▶ _Data for processing_:
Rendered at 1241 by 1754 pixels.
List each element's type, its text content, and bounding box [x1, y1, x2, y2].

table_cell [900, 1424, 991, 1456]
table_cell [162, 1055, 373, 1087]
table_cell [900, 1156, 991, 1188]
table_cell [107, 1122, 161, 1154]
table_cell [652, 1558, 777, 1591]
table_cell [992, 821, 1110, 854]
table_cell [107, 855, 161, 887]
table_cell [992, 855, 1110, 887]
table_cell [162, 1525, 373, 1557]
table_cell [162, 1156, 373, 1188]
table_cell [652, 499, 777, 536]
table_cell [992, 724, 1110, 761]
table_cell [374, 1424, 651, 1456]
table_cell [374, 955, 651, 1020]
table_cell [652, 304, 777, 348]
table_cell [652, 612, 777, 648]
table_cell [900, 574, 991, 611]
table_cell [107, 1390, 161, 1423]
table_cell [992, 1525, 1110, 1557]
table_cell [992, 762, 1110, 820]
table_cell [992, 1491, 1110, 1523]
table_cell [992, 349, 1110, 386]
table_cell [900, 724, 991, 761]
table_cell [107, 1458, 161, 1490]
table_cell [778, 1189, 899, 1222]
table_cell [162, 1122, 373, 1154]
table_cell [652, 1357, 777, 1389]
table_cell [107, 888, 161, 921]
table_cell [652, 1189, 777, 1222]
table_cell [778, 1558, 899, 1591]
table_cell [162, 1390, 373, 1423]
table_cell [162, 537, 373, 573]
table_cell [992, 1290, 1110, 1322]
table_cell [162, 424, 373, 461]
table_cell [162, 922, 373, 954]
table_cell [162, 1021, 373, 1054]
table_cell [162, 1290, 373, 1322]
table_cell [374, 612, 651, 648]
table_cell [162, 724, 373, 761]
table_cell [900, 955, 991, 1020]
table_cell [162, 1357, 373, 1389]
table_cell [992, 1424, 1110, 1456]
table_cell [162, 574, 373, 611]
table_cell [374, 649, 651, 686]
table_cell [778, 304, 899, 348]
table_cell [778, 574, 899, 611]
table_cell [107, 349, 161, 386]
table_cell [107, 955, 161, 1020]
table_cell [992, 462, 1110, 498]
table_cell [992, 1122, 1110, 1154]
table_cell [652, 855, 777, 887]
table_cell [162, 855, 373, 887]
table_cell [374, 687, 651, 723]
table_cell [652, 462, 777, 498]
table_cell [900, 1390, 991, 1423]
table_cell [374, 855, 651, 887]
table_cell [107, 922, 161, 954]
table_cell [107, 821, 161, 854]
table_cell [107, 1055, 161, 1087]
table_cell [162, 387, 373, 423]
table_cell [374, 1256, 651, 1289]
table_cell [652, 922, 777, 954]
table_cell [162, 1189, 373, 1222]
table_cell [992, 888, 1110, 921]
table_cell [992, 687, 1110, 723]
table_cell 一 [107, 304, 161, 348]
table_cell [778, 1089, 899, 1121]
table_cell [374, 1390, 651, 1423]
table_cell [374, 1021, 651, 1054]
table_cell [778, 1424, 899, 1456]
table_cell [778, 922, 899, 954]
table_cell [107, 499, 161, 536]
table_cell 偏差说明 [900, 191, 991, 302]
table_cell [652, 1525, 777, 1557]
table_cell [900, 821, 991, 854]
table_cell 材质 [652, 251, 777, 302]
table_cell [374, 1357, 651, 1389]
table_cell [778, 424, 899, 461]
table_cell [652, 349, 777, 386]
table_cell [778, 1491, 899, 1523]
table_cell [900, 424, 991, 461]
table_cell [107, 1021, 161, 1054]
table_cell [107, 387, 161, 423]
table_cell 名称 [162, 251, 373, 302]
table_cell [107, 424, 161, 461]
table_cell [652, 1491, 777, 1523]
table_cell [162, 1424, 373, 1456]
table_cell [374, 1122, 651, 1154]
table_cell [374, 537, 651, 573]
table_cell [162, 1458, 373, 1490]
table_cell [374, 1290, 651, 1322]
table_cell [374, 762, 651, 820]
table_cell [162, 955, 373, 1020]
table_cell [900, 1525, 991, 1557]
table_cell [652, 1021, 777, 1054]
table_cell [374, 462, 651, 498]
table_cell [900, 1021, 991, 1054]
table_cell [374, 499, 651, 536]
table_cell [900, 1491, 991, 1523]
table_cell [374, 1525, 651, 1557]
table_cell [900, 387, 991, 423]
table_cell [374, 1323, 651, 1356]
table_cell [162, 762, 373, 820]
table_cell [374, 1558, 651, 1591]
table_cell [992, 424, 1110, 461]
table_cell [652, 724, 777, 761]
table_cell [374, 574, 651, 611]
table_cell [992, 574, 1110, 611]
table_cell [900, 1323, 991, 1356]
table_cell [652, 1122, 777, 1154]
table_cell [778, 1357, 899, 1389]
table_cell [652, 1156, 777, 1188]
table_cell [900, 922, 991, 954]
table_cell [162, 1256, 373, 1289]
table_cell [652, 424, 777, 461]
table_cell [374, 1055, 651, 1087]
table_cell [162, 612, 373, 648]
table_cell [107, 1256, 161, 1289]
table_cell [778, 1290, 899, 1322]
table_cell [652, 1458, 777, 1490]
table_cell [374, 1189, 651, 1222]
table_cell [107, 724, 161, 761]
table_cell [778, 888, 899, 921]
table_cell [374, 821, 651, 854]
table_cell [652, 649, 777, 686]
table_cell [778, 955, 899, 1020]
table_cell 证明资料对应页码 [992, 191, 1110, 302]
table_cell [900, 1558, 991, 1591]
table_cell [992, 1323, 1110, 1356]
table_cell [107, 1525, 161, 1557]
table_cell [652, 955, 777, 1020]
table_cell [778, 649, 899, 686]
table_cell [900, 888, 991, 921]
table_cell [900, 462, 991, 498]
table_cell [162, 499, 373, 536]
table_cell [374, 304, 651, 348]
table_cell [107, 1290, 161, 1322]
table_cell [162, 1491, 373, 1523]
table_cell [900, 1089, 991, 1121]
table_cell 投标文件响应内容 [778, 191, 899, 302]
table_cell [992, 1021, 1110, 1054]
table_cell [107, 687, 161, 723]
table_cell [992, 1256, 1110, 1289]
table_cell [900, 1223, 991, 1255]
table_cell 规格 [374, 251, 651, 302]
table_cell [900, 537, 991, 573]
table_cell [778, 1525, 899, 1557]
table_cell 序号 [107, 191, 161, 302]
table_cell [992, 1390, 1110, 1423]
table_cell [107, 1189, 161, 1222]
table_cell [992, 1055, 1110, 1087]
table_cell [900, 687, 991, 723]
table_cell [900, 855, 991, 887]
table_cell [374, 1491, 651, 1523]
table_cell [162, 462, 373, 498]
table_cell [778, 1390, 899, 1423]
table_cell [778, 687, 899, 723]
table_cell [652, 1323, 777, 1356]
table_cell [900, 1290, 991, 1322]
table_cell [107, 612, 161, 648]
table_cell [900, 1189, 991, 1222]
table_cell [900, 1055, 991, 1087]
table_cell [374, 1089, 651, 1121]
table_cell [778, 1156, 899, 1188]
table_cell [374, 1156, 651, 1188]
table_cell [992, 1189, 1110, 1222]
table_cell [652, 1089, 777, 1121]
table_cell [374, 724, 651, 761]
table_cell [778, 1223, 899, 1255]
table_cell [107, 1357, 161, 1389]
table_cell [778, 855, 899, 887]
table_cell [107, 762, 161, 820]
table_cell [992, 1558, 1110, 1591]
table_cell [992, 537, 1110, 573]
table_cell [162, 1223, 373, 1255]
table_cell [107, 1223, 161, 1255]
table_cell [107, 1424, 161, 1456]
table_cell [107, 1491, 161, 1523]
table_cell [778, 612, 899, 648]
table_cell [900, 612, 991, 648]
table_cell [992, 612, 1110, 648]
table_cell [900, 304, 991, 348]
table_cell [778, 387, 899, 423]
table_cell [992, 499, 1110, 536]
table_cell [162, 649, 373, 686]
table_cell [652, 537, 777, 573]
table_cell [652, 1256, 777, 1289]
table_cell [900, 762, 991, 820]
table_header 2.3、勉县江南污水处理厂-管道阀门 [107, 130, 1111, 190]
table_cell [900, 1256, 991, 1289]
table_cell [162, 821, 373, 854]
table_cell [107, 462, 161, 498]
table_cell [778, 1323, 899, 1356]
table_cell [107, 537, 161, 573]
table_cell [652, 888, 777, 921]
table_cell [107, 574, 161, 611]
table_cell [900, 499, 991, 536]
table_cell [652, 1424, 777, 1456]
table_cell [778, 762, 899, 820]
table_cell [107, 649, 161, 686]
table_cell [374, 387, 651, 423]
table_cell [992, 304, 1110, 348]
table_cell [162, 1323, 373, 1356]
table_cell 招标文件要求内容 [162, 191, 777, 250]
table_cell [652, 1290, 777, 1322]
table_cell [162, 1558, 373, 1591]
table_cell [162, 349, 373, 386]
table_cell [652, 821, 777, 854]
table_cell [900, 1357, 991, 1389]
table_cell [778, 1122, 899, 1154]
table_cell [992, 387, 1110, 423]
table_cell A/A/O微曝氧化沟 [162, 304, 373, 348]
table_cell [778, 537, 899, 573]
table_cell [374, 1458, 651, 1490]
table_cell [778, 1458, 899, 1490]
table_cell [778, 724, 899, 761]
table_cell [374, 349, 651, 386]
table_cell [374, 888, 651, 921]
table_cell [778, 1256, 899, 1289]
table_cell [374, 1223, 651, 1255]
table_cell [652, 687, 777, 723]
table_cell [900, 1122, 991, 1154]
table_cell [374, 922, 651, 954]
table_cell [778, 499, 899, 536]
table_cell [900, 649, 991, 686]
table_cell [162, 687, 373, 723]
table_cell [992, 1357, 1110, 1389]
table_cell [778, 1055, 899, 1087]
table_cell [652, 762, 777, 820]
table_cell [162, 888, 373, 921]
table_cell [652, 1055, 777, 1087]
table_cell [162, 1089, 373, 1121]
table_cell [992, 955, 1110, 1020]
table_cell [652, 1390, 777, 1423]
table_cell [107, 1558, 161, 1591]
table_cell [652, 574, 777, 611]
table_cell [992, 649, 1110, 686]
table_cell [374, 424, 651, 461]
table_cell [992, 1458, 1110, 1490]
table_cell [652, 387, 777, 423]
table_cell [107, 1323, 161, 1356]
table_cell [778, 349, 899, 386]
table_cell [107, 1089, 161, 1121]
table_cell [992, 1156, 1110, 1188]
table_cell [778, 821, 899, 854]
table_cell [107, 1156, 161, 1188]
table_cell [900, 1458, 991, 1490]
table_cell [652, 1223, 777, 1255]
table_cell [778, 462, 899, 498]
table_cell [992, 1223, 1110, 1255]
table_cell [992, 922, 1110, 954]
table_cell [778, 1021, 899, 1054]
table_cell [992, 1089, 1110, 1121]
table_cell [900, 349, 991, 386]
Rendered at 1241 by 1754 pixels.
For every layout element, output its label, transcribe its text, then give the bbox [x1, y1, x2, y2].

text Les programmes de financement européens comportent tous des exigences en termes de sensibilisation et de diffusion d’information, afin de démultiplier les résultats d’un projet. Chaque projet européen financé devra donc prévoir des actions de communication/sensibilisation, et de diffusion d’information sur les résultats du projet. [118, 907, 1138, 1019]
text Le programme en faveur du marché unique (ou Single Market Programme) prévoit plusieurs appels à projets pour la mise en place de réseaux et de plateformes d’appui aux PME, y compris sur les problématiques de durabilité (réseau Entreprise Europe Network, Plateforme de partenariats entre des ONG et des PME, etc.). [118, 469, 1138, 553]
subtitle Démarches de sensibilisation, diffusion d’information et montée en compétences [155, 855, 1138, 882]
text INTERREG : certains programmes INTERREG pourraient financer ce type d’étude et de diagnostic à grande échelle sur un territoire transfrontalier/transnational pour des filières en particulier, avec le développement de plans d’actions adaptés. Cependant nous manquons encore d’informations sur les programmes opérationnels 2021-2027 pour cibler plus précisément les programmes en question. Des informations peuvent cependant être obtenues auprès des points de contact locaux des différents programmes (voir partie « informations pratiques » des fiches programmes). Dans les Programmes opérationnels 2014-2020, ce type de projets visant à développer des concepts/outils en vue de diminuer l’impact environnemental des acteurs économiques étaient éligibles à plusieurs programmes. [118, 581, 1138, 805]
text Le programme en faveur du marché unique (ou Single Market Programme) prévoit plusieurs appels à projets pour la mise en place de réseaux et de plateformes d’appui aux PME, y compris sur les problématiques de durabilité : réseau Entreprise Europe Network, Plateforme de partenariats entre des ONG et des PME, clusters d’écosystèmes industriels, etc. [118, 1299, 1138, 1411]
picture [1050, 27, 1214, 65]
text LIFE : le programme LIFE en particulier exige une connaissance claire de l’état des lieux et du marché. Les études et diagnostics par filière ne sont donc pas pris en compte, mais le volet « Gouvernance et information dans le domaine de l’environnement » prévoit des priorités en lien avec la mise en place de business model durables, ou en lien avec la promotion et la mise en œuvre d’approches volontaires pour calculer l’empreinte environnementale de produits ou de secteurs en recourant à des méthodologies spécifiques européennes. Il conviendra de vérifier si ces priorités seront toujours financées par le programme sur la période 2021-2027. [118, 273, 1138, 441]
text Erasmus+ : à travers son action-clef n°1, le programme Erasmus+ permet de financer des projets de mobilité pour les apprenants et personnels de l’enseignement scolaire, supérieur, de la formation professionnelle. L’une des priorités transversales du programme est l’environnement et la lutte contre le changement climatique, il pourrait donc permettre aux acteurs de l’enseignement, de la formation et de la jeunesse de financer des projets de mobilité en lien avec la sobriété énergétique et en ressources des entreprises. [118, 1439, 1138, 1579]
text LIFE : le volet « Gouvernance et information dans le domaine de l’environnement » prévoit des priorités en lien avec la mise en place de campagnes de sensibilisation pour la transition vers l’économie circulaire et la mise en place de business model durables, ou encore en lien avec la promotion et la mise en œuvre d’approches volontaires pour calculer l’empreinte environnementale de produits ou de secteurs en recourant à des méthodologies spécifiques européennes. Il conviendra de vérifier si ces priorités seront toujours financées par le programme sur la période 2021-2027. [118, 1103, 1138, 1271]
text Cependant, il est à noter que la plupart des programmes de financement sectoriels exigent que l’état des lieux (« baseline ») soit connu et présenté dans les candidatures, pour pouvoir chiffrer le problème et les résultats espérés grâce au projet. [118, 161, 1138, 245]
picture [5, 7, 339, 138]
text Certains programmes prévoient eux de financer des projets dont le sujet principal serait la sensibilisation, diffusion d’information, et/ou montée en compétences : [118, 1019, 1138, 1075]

▶ _Aim of the task_: Within the listing above, the range opens at the line with "table_cell [107, 612, 161, 648]" and closes at the line with "table_cell [107, 1357, 161, 1389]". Reproduce exactly the lines of that range, including both ends.

▶ _Problem solution_:
table_cell [107, 612, 161, 648]
table_cell [900, 1189, 991, 1222]
table_cell [900, 1055, 991, 1087]
table_cell [374, 1089, 651, 1121]
table_cell [778, 1156, 899, 1188]
table_cell [374, 1156, 651, 1188]
table_cell [992, 1189, 1110, 1222]
table_cell [652, 1089, 777, 1121]
table_cell [374, 724, 651, 761]
table_cell [778, 1223, 899, 1255]
table_cell [107, 1357, 161, 1389]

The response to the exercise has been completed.